Presently SLC makes use a Professional Edition of the D/L method computer software, despite it was introduced as a mathematical chart. Initially the method needed the services of a well versed statistician with a sound knowledge in mathematics but nowadays the method is by far used by a D/L manager, the scorers, the television production crews and even the commentators. According to Jayanath the Standard Edition of D/L can be obtained by anyone from the ICC with a written request.

“Sudath Pasqual was the first from Sri Lanka to do an ODI match on D/L and after he was elevated in the SLC ladder, I was then appointed as the D/L manager for international matches in Sri Lanka for five years. Now we’ve got Asoka Chandrasekera and Anura Ratnayake and there’s also Chaminda de Silva, Thushara Cooray and Chamara Silva from the Scorers’ Association. But unfortunately we’ve not taken the risk of calculating the D/L method manually. Why should we do a mistake and mislead others when there is technology available. But one person who never touched the computer and was able to calculate the D/L was Sriyan Samararatne. Ratnayake also has that capability,” Jayanath explained.

The D/L method which sometimes changes the whole fate of a team has a standard applicable procedure to follow be it at international or domestic level. When a game is interrupted once or several times, the match referee communicates with the scorer to check on the score and the scorer officially informs the D/L manager. The match referee then confirms the total for the D/L manager to go ahead with the process of calculating the revised target.

“Accurate data should be entered into the system to obtain the correct revised target. There are number of columns where you can feed data as and when the match is interrupted. It is essential to feed the correct data as and when interruptions occur, otherwise the revised target of the score on par will read a different figure,” Ratnayake explained. In Sri Lanka there were two instances when wrong revised targets were given from the software. Both were resulted after inaccurate data were fed under different circumstances.

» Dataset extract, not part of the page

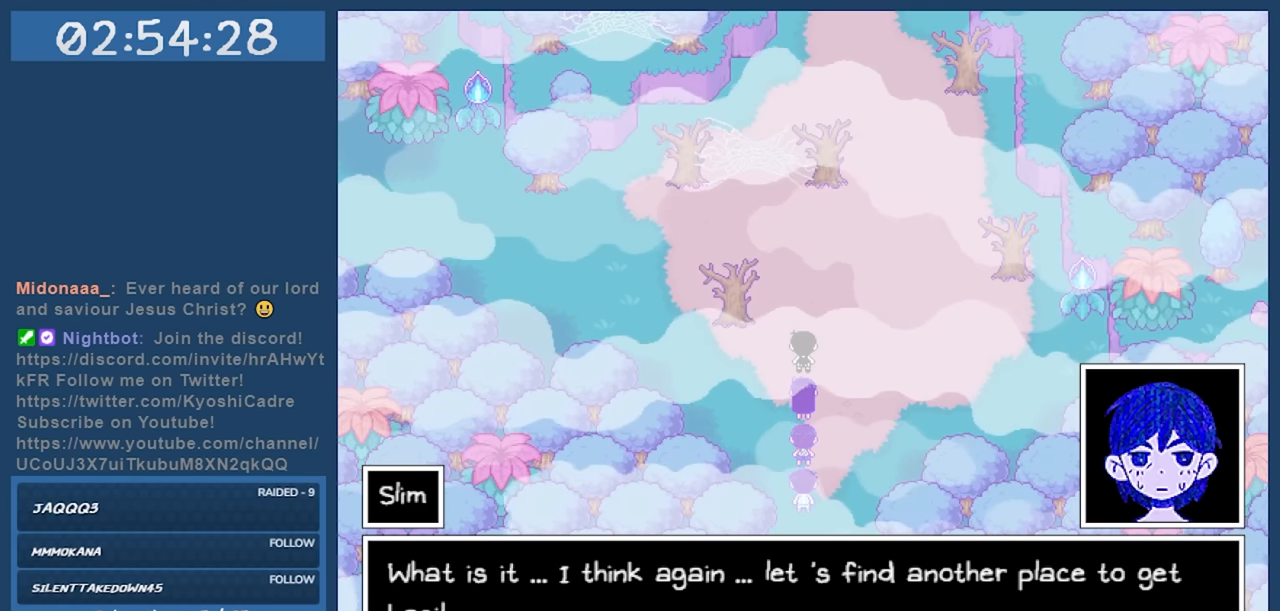
{"keys": [], "events": []}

“One of the two instances when calculations were mistaken was at a Premier match in Colombo by the umpire, Gamini Perera and the second at the Royal-Thomian Limited Overs game by me. On both occasions, lack of proper coordination, interference and wrong data entry caused the problem. The correct figures were fed at wrong slots at both occasions, resulting in unimaginably high revised targets,” recalled Jayanath.